От ее прокурорской бдительности не ускользнуло странное поведение девиц.
— Эти? Даже не знаю! — соврал художник, понимая, что совершил ошибку, приведя возлюбленную сюда. — Минуточку, Антонина Сергеевна, я познакомлю вас с виновником торжества! Мой друг! Большая умница! Лунный талант!
Виновником оказался унылый лысый заика в грубом свитере и кожаных штанах, заправленных в высокие десантные ботинки. Он представился, поцеловал даме ручку, но, к удивлению Афросимовой, заговорил не о высоком искусстве, а стал, запинаясь, клацая зубами и дергая головой, жаловаться на галериста Мурата Гильмана, который слупил с него страшные деньги за аренду подвала:
— Л-людоед! С-сволочь! Фил, у т-тебя в «Лось-б-б-банке» ч-ч-то-нибудь лежит?
— Лежит, — насторожился Бесстаев.
— З-з-забирай! Скоро лопнет.
— Почему?
— Мне в «Лосе» обещали челюсти п-п-проспонсировать! Дорогие оказались, г-г-гады! — актуальщик указал на кучу зубных протезов. — Но в последний момент к-к-кинули, хотя раньше всегда давали денег без з-з-звука. Верный п-п-признак, что банк в-в-валится…
— Так вот почему там фига! — догадалась Антонина Сергеевна.
— Н-нет, — грустно мотнул головой лунный талант. — Это с-символ д-д-духовного сопротивления м-м-мировой энтропии…
— А-а-а… — смутилась прокурорша.
Афросимова, отдавшая жизнь тому, чтобы кнутом закона загонять зло в узкие врата государственного обвинения, вдруг очутилась в совсем ином, странном мире, где люди живут только ради новизны.
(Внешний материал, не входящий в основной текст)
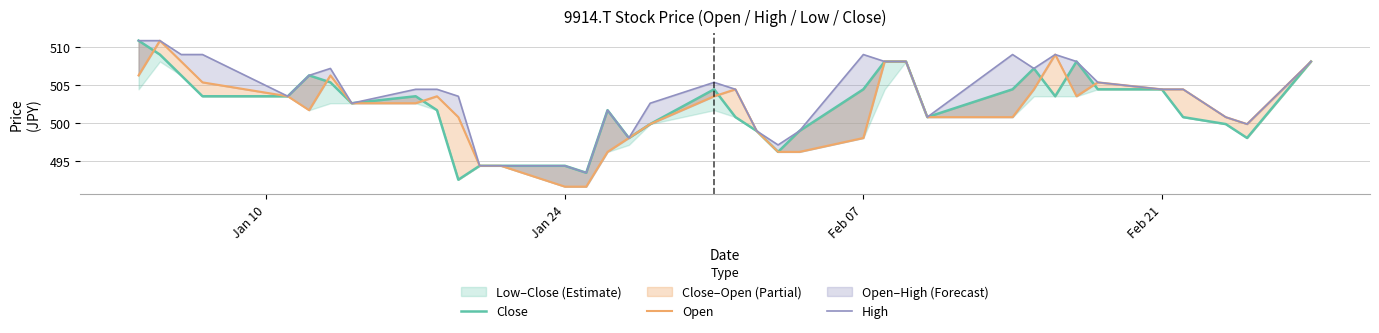

Rank the series at Jan 24 from lowest to highest value.

Open, Close, High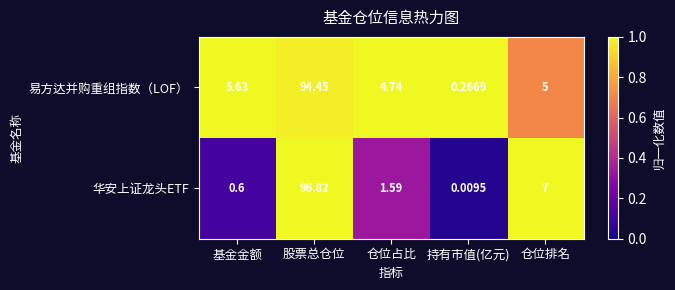

Which series has the widest spread of values?

华安上证龙头ETF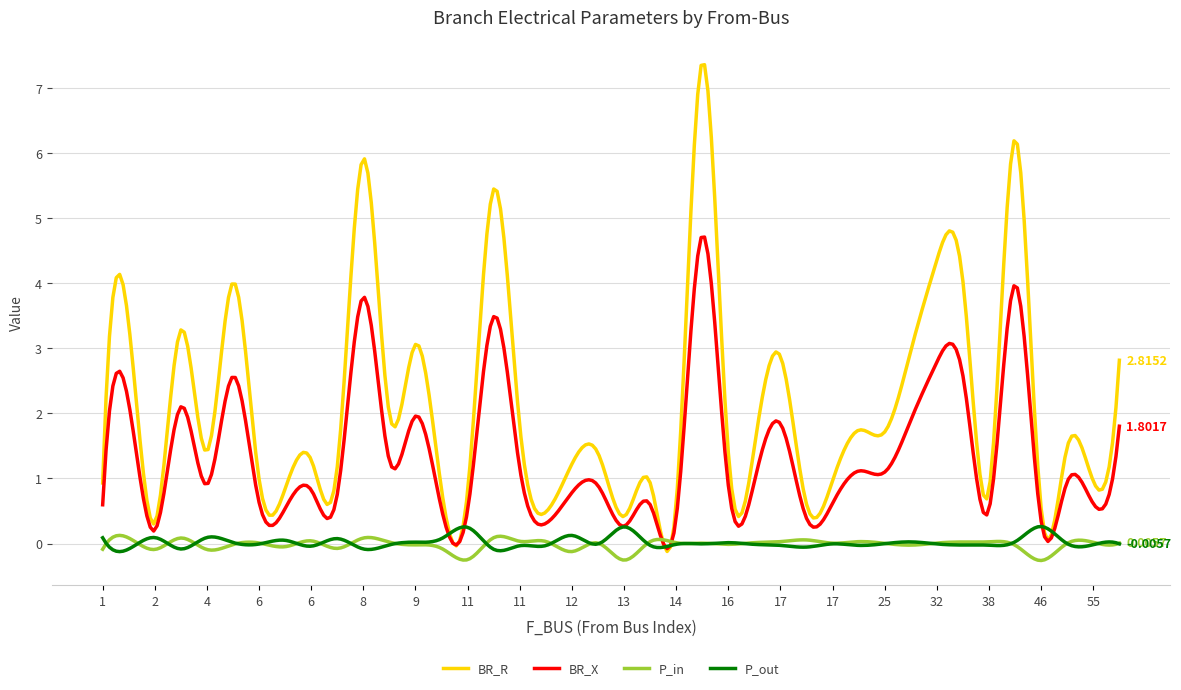

Which series has the largest total across all categories?

BR_R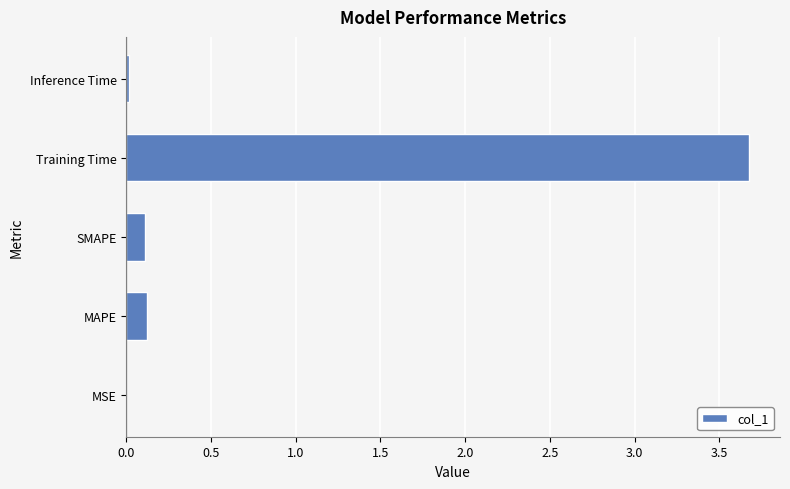

What is the average value?

0.8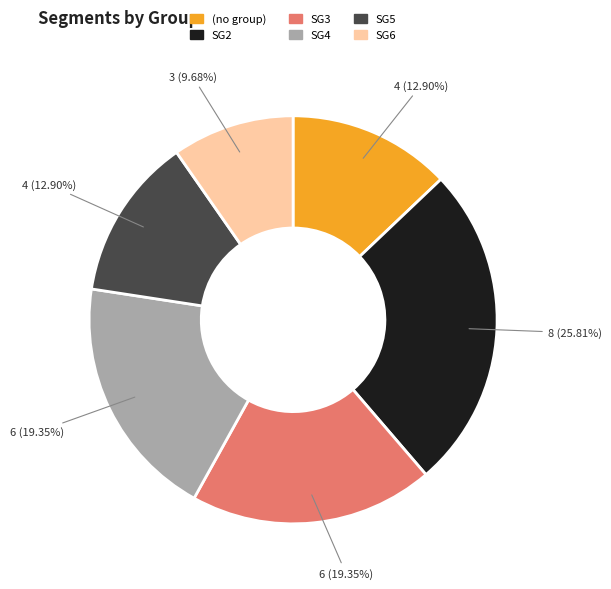

Is there any slice that represents more than half of the pie?

No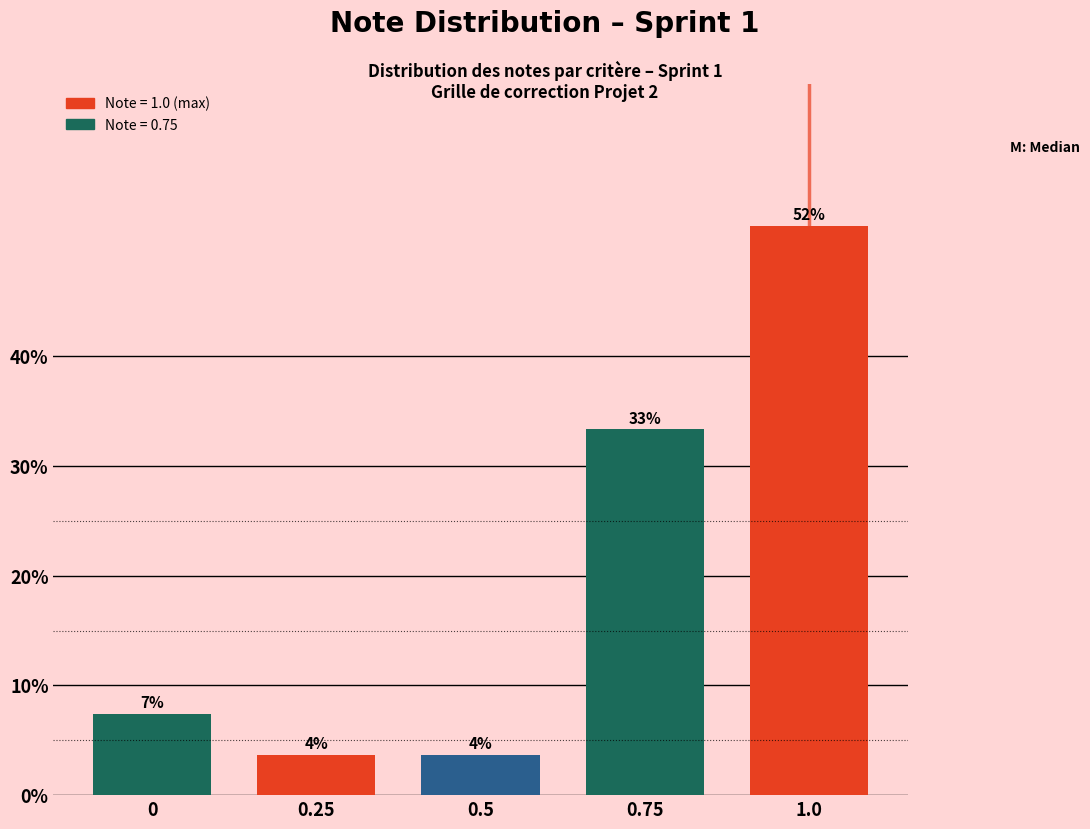

How many bars are there in total?

5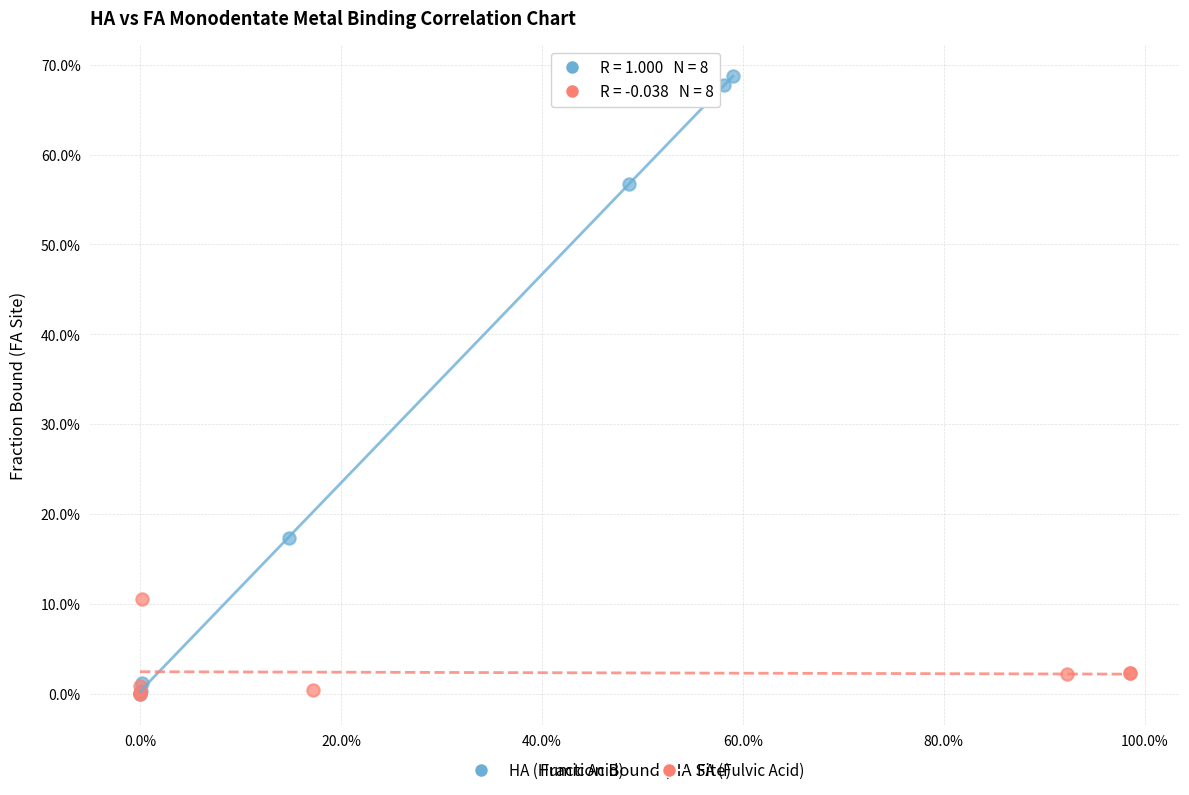

What are all the series names shown in the legend?

HA (Humic Acid), FA (Fulvic Acid)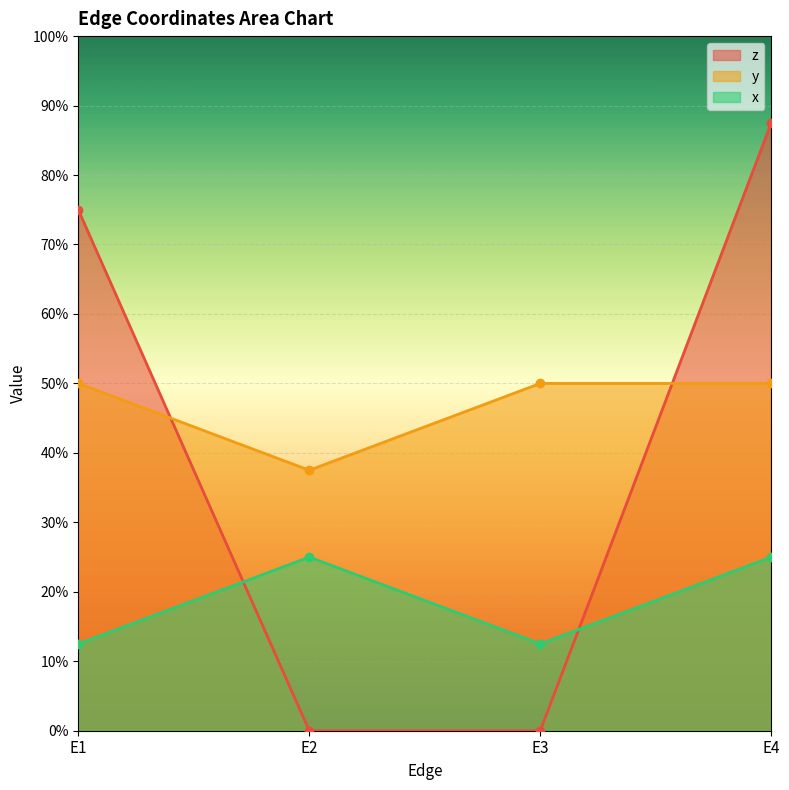

How many x values are between 0 and 1?

4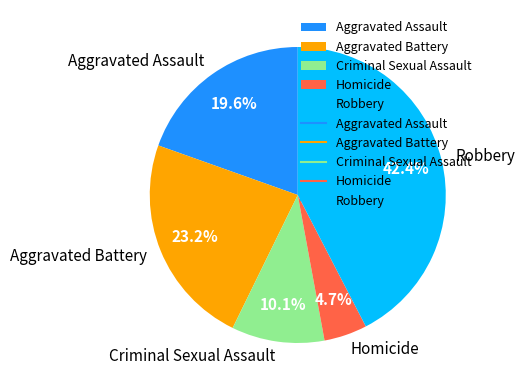

What is the largest slice in the pie chart?

Robbery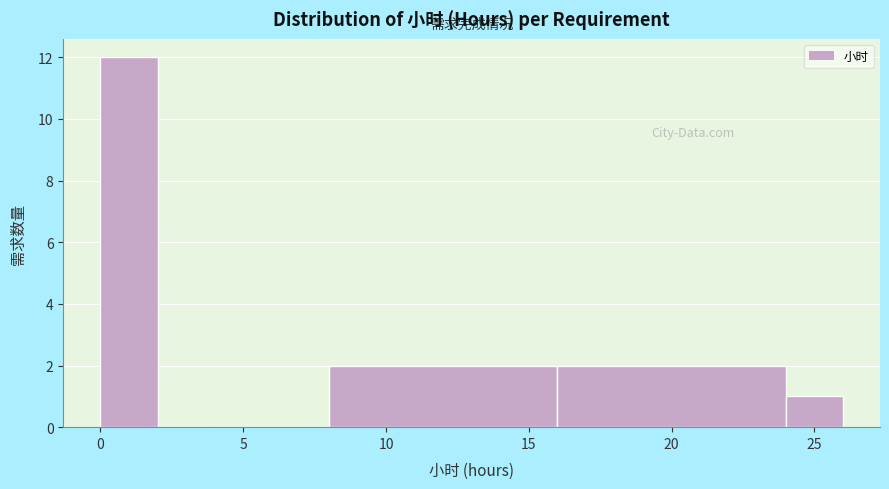

What is the height of the bar covering 24 to 26 on the x-axis? The values are not printed on the chart, so give them approximately, as read against the axis.

1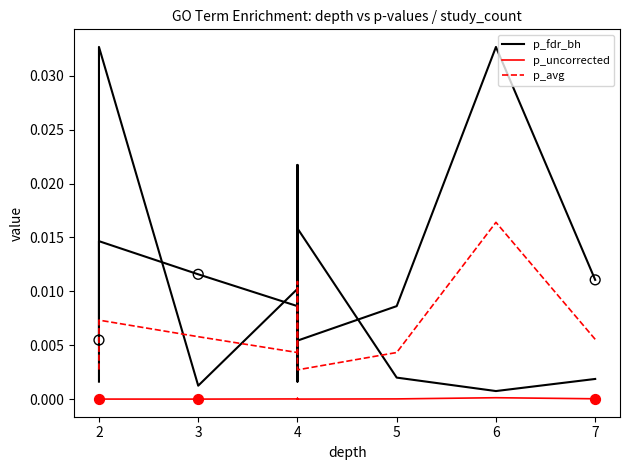

At how many categories does at least one series exceed 0?

11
В этом мире нет ни зла, ни добра, здесь презерватив, надетый на нос Гоголю (работы скульптора Андреева), — отнюдь не мелкое хулиганство (см. УК), а перфоманс, на который слетается дюжина телекамер. А когда Антонина Сергеевна впервые в жизни вошла в огромную, как языческий храм, студию с окнами на Кремль, вдохнула этот неповторимый запах живописной мастерской, увидела прислоненные к стенам незаконченные полотна на подрамниках, у нее закружилась голова. Бесстаев тоже был ошеломлен, обнаружив под строгой прокурорской оболочкой женщину, способную довести его своей нежной неукротимостью до исступления. Он понял, что наконец встретил ту, с которой можно плыть на закат!
Однажды, нежась и тетешкаясь после бурных объятий, он рассказал о своем замысле — написать ее двойной портрет. Поначалу Тоня, с недавних пор совсем не железная, смутилась, даже обиделась, но Фил взял любимую за руку и подвел, обнаженную, к огромному студийному зеркалу. Она внимательно слушала его горячие слова о том, как прекрасно ее зрелое тело, смотрела на свое отражение и, наверное, впервые в жизни поняла, что пышная плоть, которой всегда стеснялась, заслуживает другого, совсем другого! И Тоня согласилась, тем более что Фил пообещал: портрет никто никогда не увидит, полотно останется в мастерской, и это будет их сокровенной тайной. В тот же день Бесстаев встал к мольберту и, обычно скорый на кисть, на сей раз не торопился, наслаждаясь работой и натурщицей.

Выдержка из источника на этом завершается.